Representatives of Oxfam International, Physicians for Human Rights and Health GAP today called the critical shortage of health workers in developing countries “a major challenge to meeting the promise of universal access to treatment.” They demanded massive new investment from government to train and retain health workers.
"Campaigns to fulfill the right to health have brought anti-retroviral medicines to hundreds of thousands of people. But without the health workers and health systems to administer these medicines, that right remains unrealized for millions more," said Leonard Rubenstein, JD, Executive Director of Physicians for Human Rights.

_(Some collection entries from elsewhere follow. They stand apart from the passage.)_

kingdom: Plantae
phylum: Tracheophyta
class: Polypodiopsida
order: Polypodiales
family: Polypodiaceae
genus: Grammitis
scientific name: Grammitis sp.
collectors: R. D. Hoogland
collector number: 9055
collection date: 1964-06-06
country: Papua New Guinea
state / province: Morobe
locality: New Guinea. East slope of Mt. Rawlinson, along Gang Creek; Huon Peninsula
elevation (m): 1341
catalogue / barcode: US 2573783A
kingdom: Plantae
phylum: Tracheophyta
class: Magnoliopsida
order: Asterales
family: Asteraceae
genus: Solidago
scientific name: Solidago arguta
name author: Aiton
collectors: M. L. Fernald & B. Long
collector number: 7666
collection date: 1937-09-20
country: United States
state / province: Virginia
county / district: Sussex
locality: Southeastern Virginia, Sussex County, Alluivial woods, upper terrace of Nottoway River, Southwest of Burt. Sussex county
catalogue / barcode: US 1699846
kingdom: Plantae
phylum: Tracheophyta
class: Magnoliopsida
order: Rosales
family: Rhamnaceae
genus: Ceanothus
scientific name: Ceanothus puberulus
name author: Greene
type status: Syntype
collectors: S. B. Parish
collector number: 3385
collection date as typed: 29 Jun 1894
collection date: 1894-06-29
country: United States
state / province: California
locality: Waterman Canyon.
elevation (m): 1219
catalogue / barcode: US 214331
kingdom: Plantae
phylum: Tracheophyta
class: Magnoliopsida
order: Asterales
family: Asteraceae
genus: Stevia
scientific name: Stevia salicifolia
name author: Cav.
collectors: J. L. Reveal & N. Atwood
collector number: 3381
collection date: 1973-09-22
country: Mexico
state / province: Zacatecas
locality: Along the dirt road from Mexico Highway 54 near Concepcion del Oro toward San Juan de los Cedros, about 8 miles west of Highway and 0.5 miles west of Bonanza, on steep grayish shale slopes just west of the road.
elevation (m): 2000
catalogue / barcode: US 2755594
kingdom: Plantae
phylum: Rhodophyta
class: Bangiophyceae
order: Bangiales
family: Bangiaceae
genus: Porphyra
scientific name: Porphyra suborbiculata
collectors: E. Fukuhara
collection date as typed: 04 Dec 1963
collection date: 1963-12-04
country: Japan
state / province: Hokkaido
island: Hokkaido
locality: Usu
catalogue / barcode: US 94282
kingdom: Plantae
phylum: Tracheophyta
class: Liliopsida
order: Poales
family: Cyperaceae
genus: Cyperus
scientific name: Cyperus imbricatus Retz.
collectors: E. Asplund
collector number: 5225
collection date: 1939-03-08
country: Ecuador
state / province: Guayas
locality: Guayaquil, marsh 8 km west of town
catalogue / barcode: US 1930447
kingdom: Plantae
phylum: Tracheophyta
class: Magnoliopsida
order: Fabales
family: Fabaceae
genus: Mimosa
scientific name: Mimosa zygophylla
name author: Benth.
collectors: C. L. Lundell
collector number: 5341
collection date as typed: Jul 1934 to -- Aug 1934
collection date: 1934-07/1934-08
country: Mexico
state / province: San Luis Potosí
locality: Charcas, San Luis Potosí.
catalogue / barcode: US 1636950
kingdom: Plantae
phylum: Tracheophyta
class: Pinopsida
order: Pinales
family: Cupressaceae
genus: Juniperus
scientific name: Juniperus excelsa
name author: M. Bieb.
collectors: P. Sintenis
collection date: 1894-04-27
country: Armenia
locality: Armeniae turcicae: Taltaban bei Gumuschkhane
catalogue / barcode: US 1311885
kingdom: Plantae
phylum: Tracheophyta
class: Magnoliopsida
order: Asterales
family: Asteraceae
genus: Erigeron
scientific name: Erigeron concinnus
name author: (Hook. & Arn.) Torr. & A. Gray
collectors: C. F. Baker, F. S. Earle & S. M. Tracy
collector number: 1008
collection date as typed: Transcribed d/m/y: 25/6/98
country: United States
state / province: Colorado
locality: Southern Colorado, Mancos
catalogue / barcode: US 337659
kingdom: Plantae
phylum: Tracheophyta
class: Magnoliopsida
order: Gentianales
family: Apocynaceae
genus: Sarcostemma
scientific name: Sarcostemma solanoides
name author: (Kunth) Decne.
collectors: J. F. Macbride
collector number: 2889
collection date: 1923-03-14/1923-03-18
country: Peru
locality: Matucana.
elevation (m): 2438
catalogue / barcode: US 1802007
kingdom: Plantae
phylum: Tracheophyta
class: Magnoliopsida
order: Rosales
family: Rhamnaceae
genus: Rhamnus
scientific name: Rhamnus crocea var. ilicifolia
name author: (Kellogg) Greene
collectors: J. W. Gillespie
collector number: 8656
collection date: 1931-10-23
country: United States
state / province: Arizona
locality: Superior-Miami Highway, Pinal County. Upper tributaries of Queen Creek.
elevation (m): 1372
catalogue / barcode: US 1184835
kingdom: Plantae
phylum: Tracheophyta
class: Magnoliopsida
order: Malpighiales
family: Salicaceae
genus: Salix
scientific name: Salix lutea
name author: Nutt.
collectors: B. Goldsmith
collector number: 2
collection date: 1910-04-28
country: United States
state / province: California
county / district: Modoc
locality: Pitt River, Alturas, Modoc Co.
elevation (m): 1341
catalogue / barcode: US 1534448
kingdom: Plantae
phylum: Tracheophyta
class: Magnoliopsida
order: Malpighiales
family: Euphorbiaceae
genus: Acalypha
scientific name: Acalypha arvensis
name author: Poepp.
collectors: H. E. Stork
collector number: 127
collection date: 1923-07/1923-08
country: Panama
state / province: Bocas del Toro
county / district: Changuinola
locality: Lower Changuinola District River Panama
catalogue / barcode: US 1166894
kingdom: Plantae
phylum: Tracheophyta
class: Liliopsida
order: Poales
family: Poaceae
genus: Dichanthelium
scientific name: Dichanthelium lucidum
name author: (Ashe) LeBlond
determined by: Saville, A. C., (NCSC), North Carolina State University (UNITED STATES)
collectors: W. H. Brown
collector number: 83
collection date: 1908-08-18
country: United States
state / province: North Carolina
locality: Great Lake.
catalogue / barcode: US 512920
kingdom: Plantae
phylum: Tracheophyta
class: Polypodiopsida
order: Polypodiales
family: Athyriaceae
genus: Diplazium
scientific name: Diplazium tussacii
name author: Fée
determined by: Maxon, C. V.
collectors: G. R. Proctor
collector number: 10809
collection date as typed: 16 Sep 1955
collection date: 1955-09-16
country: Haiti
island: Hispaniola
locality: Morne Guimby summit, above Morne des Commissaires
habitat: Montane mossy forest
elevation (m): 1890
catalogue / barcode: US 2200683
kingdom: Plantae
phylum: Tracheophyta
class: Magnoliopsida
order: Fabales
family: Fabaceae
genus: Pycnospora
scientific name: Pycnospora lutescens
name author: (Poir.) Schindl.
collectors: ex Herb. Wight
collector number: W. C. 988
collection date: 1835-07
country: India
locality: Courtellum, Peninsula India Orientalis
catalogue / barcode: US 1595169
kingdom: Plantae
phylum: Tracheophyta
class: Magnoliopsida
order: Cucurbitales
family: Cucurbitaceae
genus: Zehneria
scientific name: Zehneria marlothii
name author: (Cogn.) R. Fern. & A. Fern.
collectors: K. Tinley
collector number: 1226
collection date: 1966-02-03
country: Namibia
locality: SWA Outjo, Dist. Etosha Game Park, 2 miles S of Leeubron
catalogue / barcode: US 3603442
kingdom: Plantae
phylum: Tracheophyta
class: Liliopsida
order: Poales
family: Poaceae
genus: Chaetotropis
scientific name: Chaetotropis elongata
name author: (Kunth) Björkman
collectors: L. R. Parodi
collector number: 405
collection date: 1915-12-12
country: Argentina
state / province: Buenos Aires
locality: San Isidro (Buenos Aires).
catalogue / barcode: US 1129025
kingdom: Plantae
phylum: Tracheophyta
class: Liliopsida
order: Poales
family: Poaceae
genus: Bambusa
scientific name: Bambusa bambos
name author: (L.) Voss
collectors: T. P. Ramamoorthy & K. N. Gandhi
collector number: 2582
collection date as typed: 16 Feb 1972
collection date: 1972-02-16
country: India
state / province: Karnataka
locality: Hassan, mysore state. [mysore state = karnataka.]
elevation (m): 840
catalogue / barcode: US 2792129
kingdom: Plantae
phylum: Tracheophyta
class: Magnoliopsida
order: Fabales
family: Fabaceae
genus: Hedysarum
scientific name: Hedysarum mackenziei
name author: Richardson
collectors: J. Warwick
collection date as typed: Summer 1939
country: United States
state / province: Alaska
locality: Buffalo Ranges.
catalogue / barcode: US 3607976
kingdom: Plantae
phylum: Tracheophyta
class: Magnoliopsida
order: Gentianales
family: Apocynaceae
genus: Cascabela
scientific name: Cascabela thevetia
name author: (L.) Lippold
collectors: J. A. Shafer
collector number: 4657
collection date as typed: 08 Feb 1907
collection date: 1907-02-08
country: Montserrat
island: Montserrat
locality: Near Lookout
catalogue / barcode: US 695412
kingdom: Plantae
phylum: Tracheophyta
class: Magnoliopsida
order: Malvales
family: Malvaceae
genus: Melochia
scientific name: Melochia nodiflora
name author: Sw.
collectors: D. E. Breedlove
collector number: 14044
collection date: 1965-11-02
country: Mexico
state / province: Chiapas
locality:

“The developing world lacks at least a million qualified health professionals right now,” said Dr. Mohga Kamal-Yanni of Oxfam International. “Yet Africa is likely to lose 20 per cent of its health workers to AIDS over the coming few years. And many more will migrate in search of better pay and working conditions.”
Female health workers, who play a critical role in care for women, face especially difficult working conditions. According to the African Union, low-income countries are subsidizing rich ones to the tune of $500 million a year through the loss of their trained health workers.
Based on the WHO minimum standard of 2.5 health workers per thousand people, Oxfam calculates that 53 countries have fewer than half the trained health workers required and in 10 countries trained health workers can only cover 10 per cent of the population.
“Important initiatives to fight AIDS, TB and Malaria, such as PEPFAR, cannot succeed while continuing to hire away public health workers from a pool that is too small,” said Paul Davis, director of U.S. government relations for Health GAP. “Donors must work with developing countries to dramatically increase the supply of health workers and provide living-wage salaries so they will stay where they are desperately needed.”
"We need a U.S. plan for addressing this dire need,” said Leonard Rubenstein of Physicians for Human Rights. “PEPFAR’s recent report failed to provide the roadmap required by Congress to end Africa’s workforce crisis.”
The groups also called on African countries to allocate significant portions of their budgets to training and retaining health workers, particularly female health workers. African countries have yet to make good on their pledge to spend at least 15% of national budgets on health.
“Poor countries are hemorrhaging health workers,” said Oxfam’s Dr. Kamal-Yanni. “Unless donors make serious commitments to invest in health care workers, we will continue to lose ground against the epidemic.”